Aber nicht nur das große Besucheraufkommen beweist die Qualität dieses privaten Museums sondern auch die Fülle der Auszeichnungen: Österreichisches Museumsgütesiegel, Mitgliedschaft beim Museumsbund Österreich, Kenneth-Hudson-Award des European Museum Forums (2010), Nominierung für den EMYA 2010, The Best in Heritage (2011) sowie eine Förderung durch die Europäische Gesellschaft für Verhütung und Reproduktive Gesundheit (2011).

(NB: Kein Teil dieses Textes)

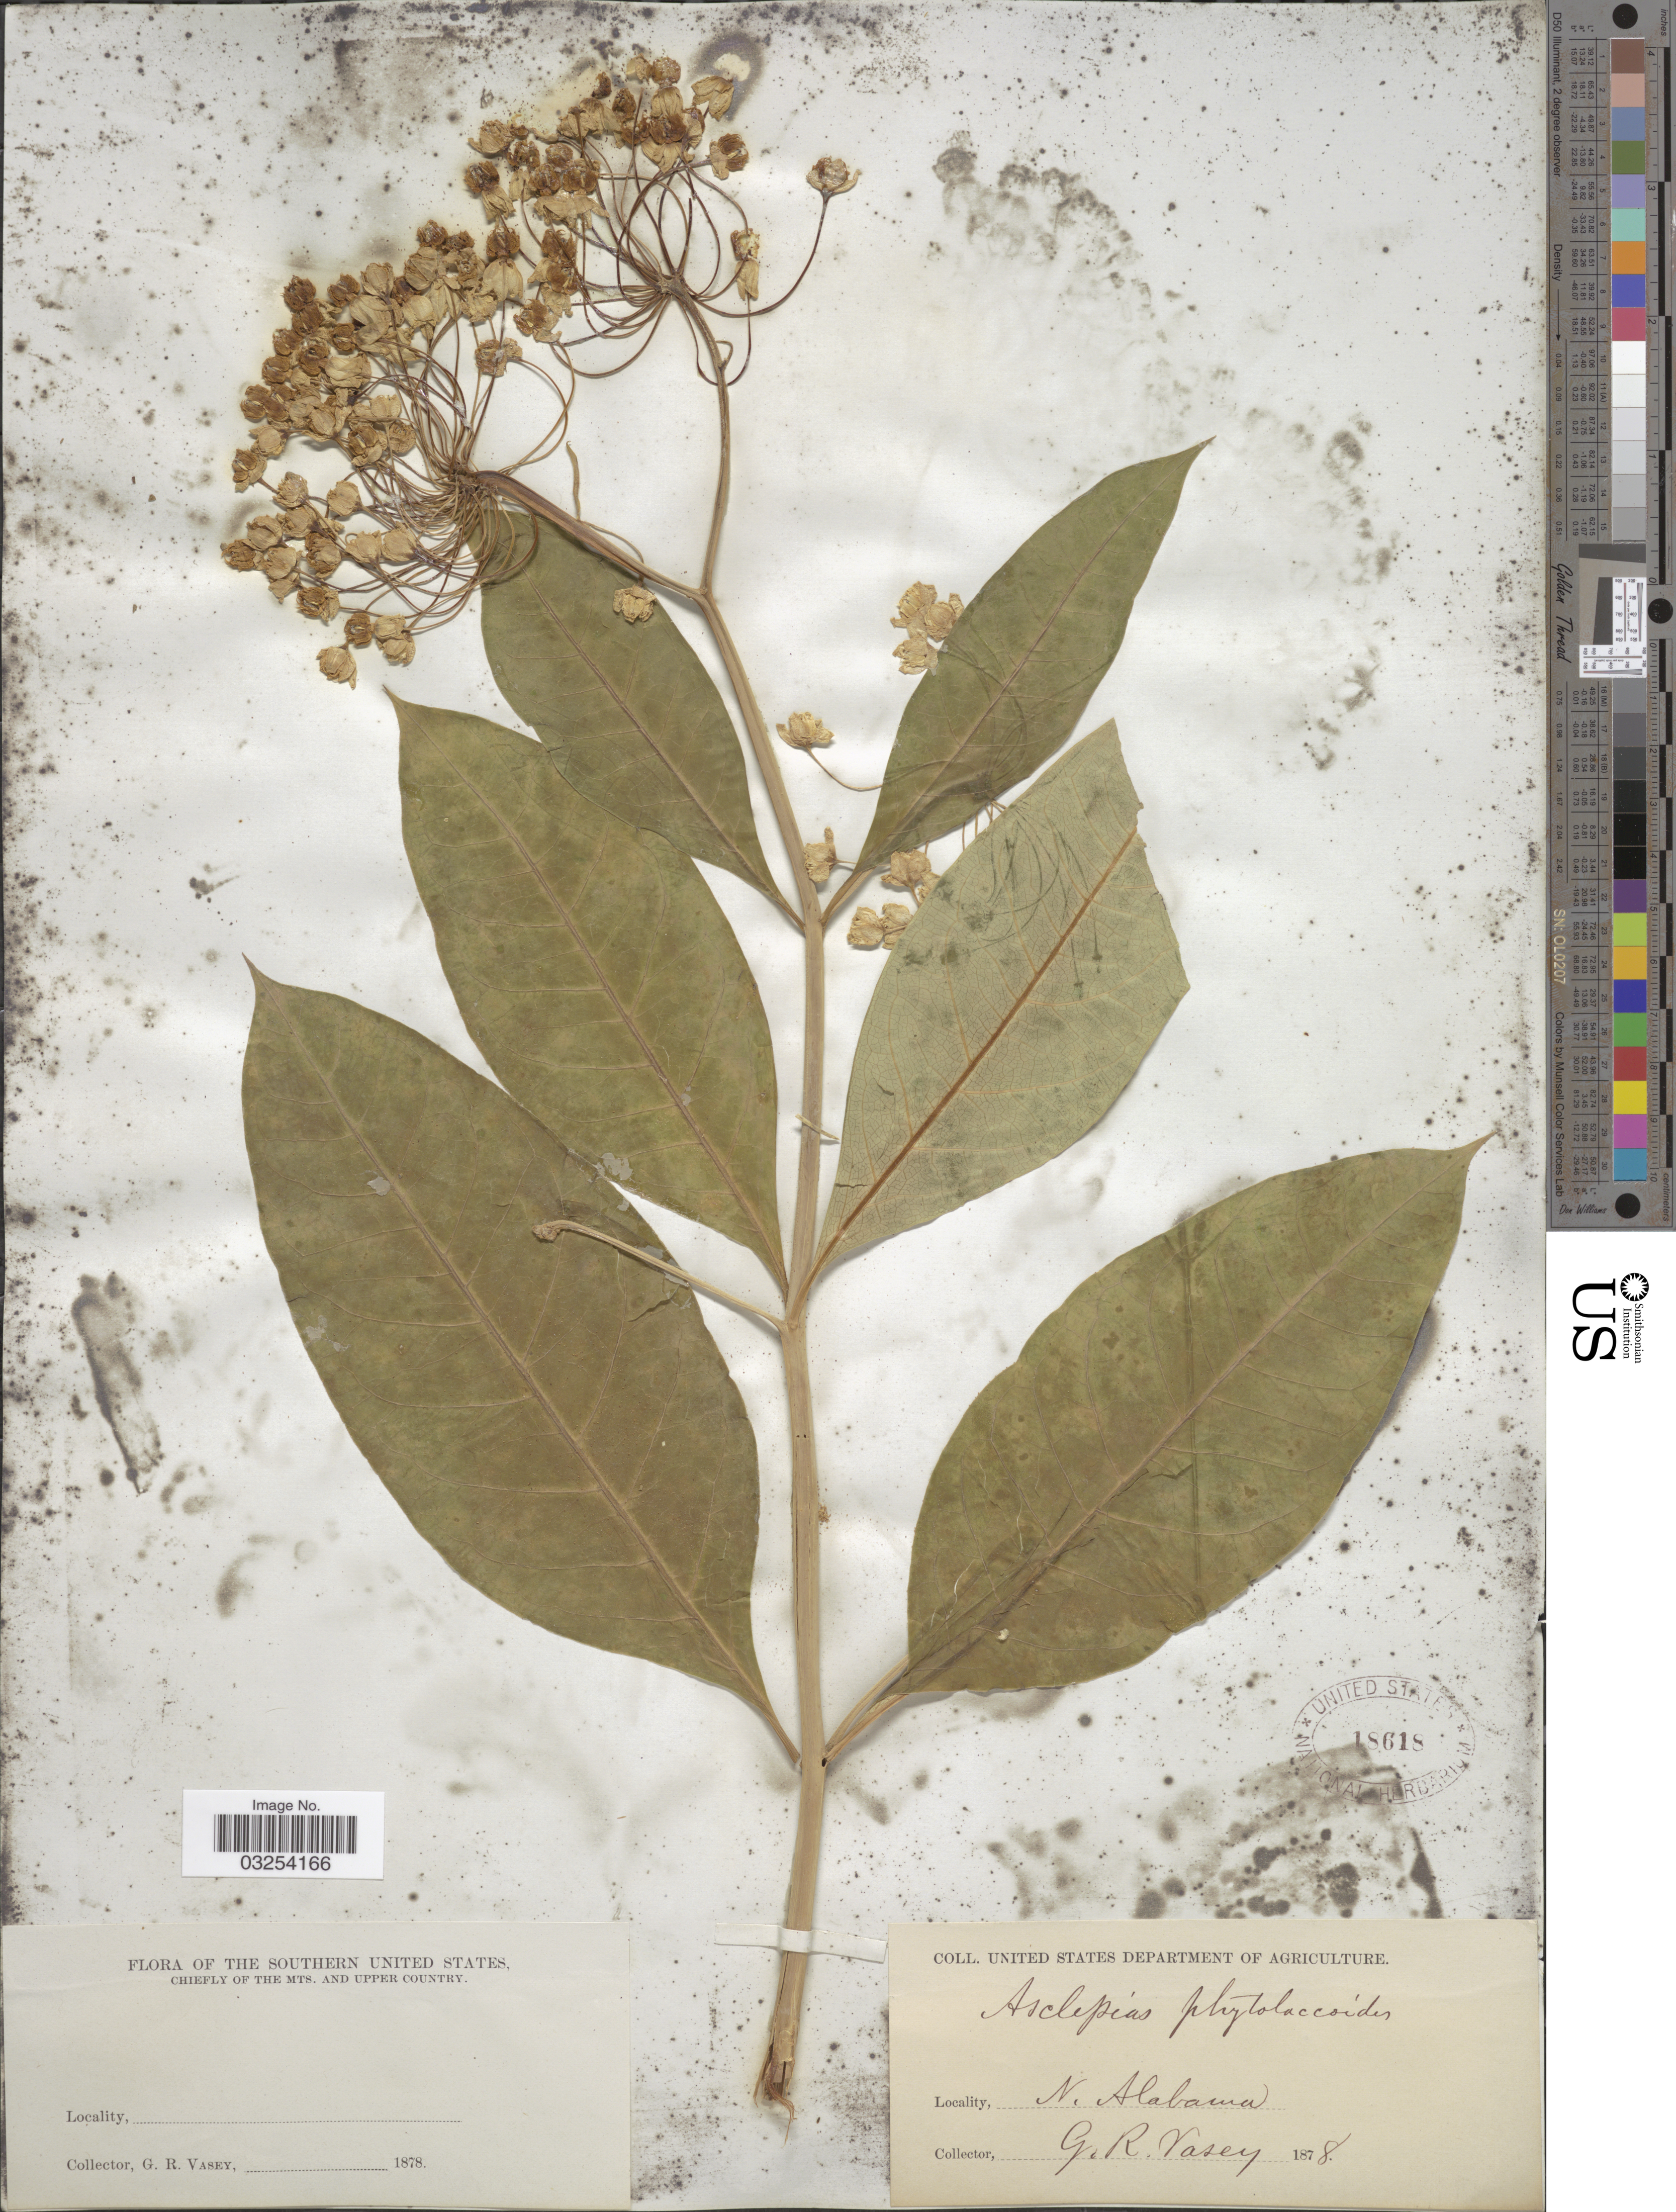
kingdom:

Nur einmal auf der ganzen Welt
Das Museum für Verhütung und Schwangerschaftsabbruch ist weltweit das einzige Museum mit der Konzentration auf dieses Thema. Entsprechend groß ist das Interesse an Informationen, die auch jenen zugänglich sind, die nicht nach Wien reisen können: Über die Homepage (in Deutsch und Englisch) können sich UserInnen auf eine virtuelle Museumstour begeben, eine Führung anhören, eine Fülle von Berichten lesen sowie auf die umfangreiche Datenbank zugreifen. Objekte und Bücher werden im Detail gezeigt und beschrieben, rund 100.000 gescannte Buchseiten in hoher Auflösung stehen zum Download bereit. Häufig wechselnde Highlights und regelmäßige Newsletter beleuchten aktuelle Themen oder wichtige Jahrestage. Brandheiße Ereignisse werden zusätzlich via Facebook kommentiert und kommuniziert. Wie stark die Online-Präsenz angenommen wird, zeigt die Auswertung der Zugriffe: Täglich rufen rund 900 BesucherInnen der MUVS-Homepage Informationen aus den Datenbanken ab.
‚Zuwachs’ erhält die Sammlung aus eigenen Ankäufen aber auch aus Übertragungen fremder Bestände: So kamen 2010 über eine Schenkung der Wiener Medizinischen Universität wertvolle Bücher und gebundenen Zeitschriften in das MUVS. Eine Reihe einschlägig tätiger Wissenschafter übergab ihren Vorlass oder ihre über Jahre aufgebauten Spezialsammlungen an das Museum. Lagerung, Aufarbeitung, Konservierung und Dokumentation aller Sammlungsgegenstände entsprechen akademischen Standards. Eine Aufgabe neben anderen ist die Sammlung, Pflege und Bewahrung österreichischer Kulturschätze: So konnte wertvolles Material über die Wegbereiter der modernen Hormonforschung Otto Otfried Fellner und Ludwig Haberlandt erworben werden; ganz besonderes Augenmerk gilt aber dem wohl berühmtesten österreichischen Gynäkologen, dem Entdecker der sicheren und unsicheren Tage im weiblichen Zyklus, Hermann Hubert Knaus. Zu gleicher Zeit aber unabhängig voneinander klärten Knaus und sein japanischer Kollege Kyusaku Ogino Ende der 1920er-Jahre die Frage, wann innerhalb des Menstruationszyklus eine Befruchtung stattfinden kann und wann nicht.
An wichtigen Themen mangelt es nicht, an der öffentlichen Aufmerksamkeit ebenso wenig, dafür aber an Platz und Geld: Derzeit sind Schausammlung, Archiv und Bibliothek auf achtzig Quadratmetern in der Nähe des Wiener Westbahnhofs untergebracht. Schulklassen müssen häufig geteilt werden, weil der Platz für so viele BesucherInnen nicht ausreicht. Eine Übersiedlung in größere Räume ist dringend erforderlich. Auf eine neue Basis muss auch die Finanzierung gestellt werden: Aufbau und Betrieb wurden bisher von einem privaten Verein getragen; Schulbehörden, die Stadt Wien, der Bund oder andere öffentliche Stellen nutzen das Museum zwar gerne für Unterrichts- und Ausbildungszwecke, fühlen sich aber für eine Finanzierung bisher nicht zuständig. Ähnlich katastrophal verhält es sich bezüglich Spenden: Nach langer Prüfung wurde das MUVS vom Bundesministerium für Kunst, Unterricht und Kultur in die Liste der spendenbegünstigten Einrichtungen aufgenommen; die tatsächliche Umsetzung wurde ihm allerdings vom Finanzministerium verweigert.